SSD Price Drops Signaling End of Spinning Media?

gjt writes "When Intel and OCZ recently announced new 'affordable' Solid State Disk drives — offering a meager 32-40GB — we initially yawned. But, then we took a closer look at the press releases and the in-progress research and development in SSD technology and opened our eyes. While the new drives aren't affordable on a cost per gigabyte basis for everyone, it does set a precedent — and most importantly a barometer price of $100. And it really does start the death clock for hard drive technology."

2 of 646 comments (clear)

  1. Re:...Or an arms race by Hadlock · · Score: 5, Interesting

    I wonder how long it will be before SSDs lose the traditional 3.5" form factor. There's no reason why you couldn't say, drop the guts into a PCI form factor.
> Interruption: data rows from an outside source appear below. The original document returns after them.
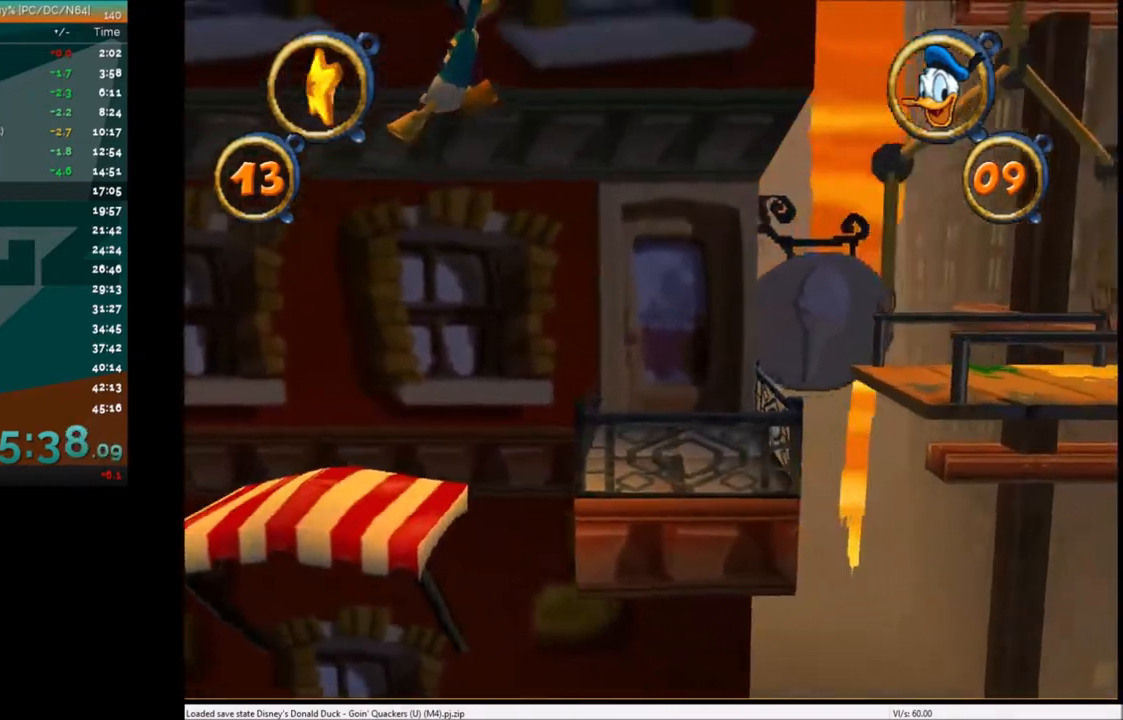
{"keys": ["right"], "events": []}
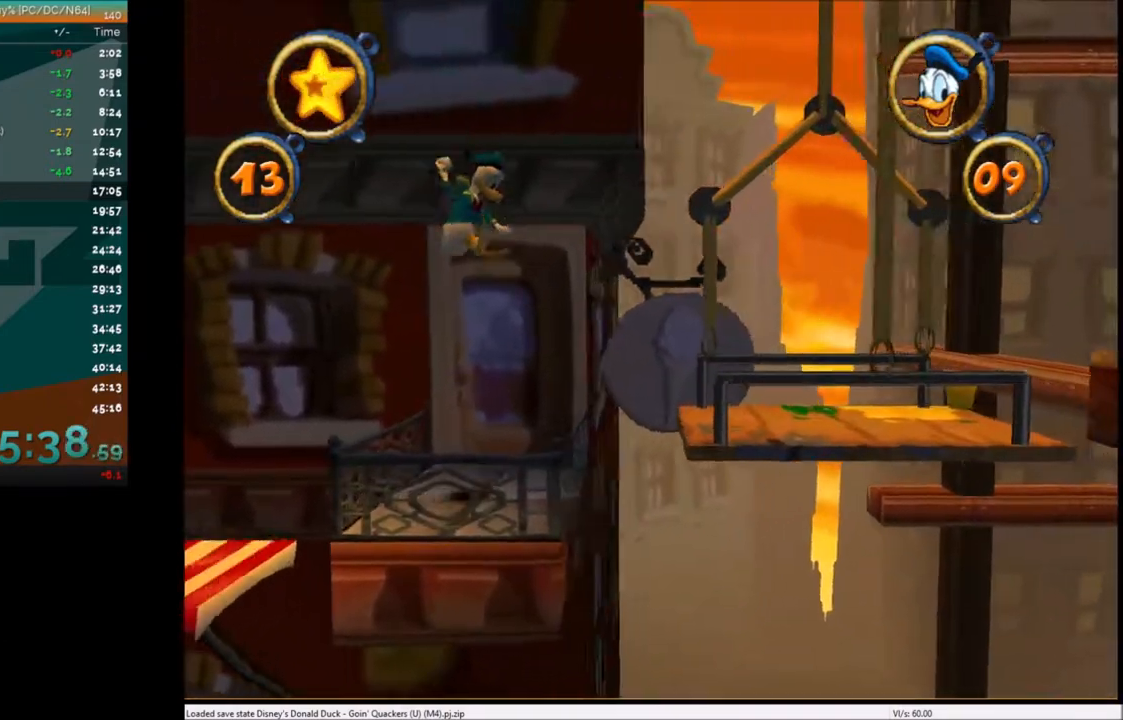
{"keys": ["right"], "events": [[33, "x", "down"], [167, "x", "up"]]}
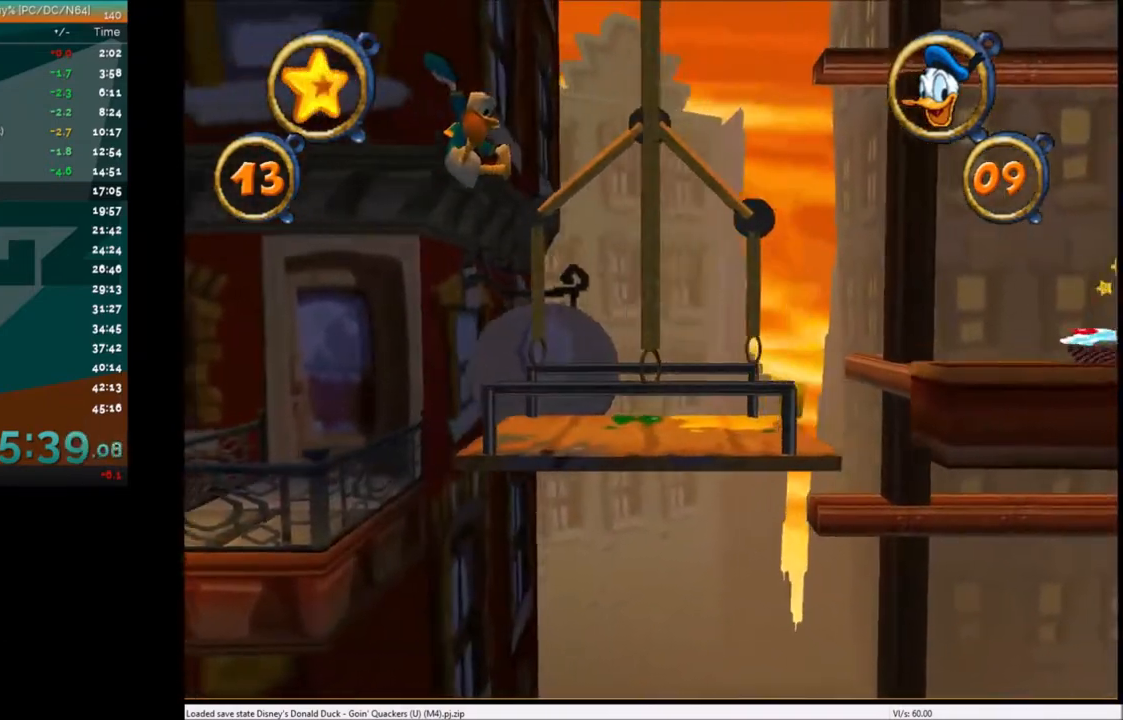
{"keys": ["right", "x"], "events": [[501, "x", "down"]]}
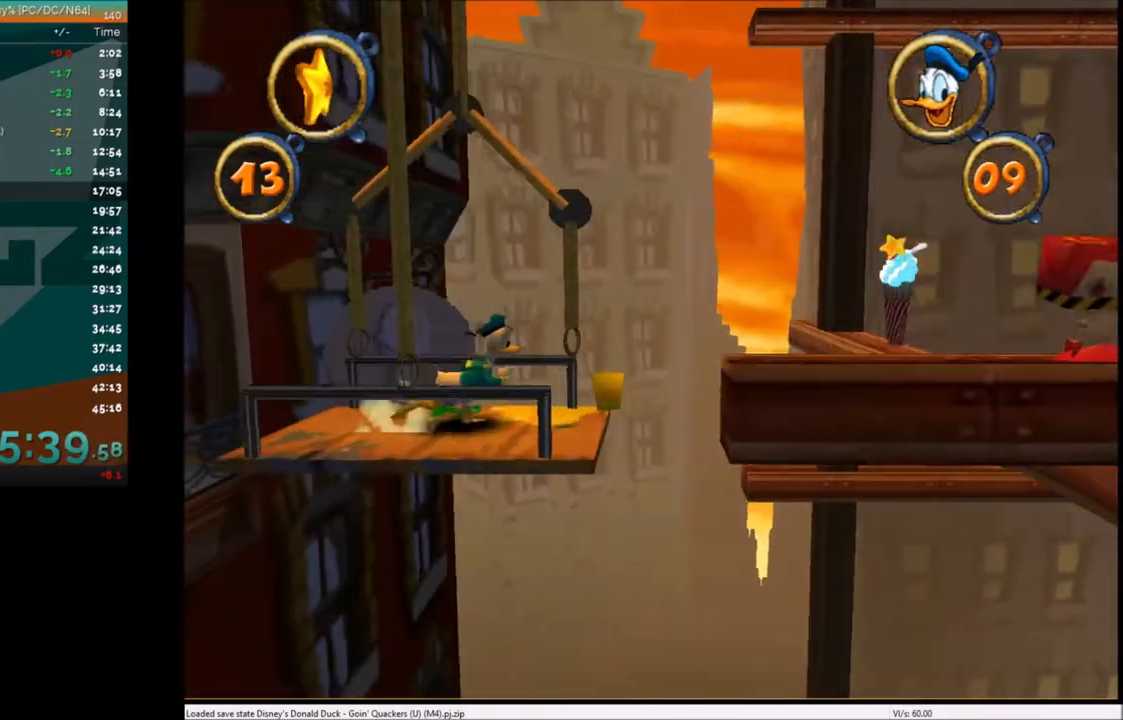
{"keys": ["right"], "events": [[167, "x", "up"], [267, "x", "down"], [367, "x", "up"]]}
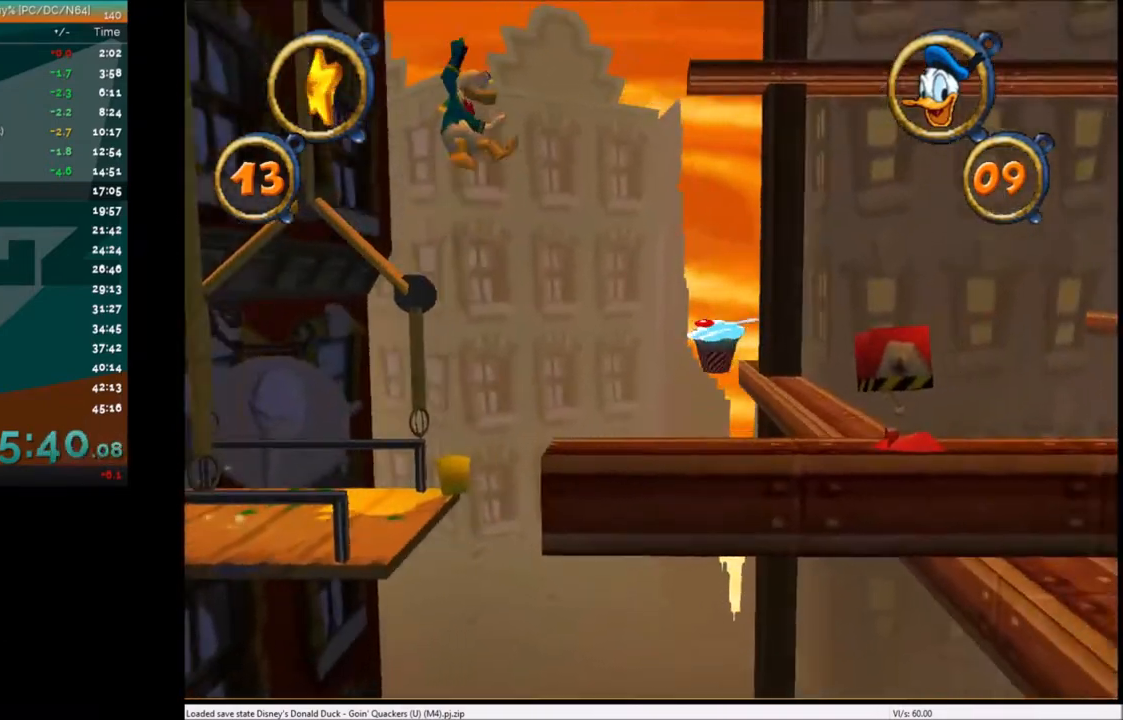
{"keys": ["right"], "events": []}
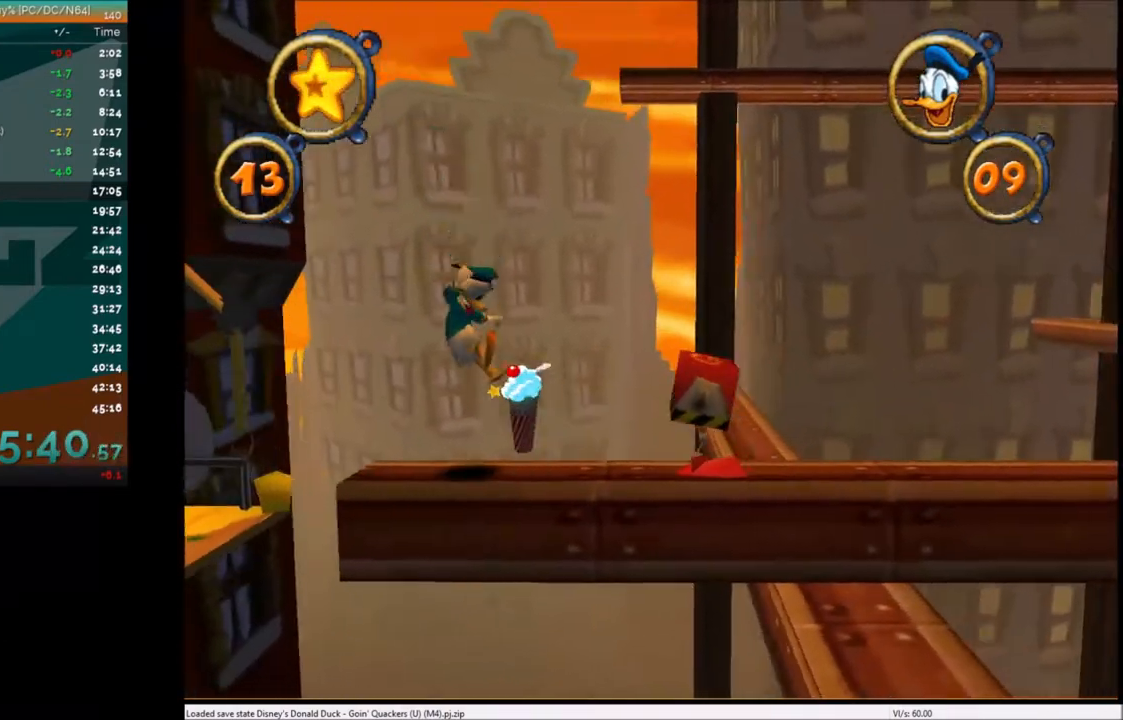
{"keys": ["right"], "events": []}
That cast aluminum enclosure is probably $3-5 of a product that probably costs $45 to make. With less heat and mass requirements it's likely we'll start seeing naked chips on a breadboard to save 8-9% of the manufacturing cost.

    --
    moox. for a new generation.
  2. Re:In 5 years by aix+tom · · Score: 5, Interesting

    Here, too.
    My basic "swap cycle" for hard drives was

    1) Buy them
    2) Use as data storage 2-3 Years
    3) Use as OS drive 2-3 Years
    4) Use for swap space 2-3 Years
    5) Throw them out

    I have gone through maybe 25-30 drives for various boxes at home so far, and exactly ONE has failed me so far, while it was already on "swap space" duty. Usually the ones I throw out are about 8-10 years old, just because they are now even to small to be useful as swap space.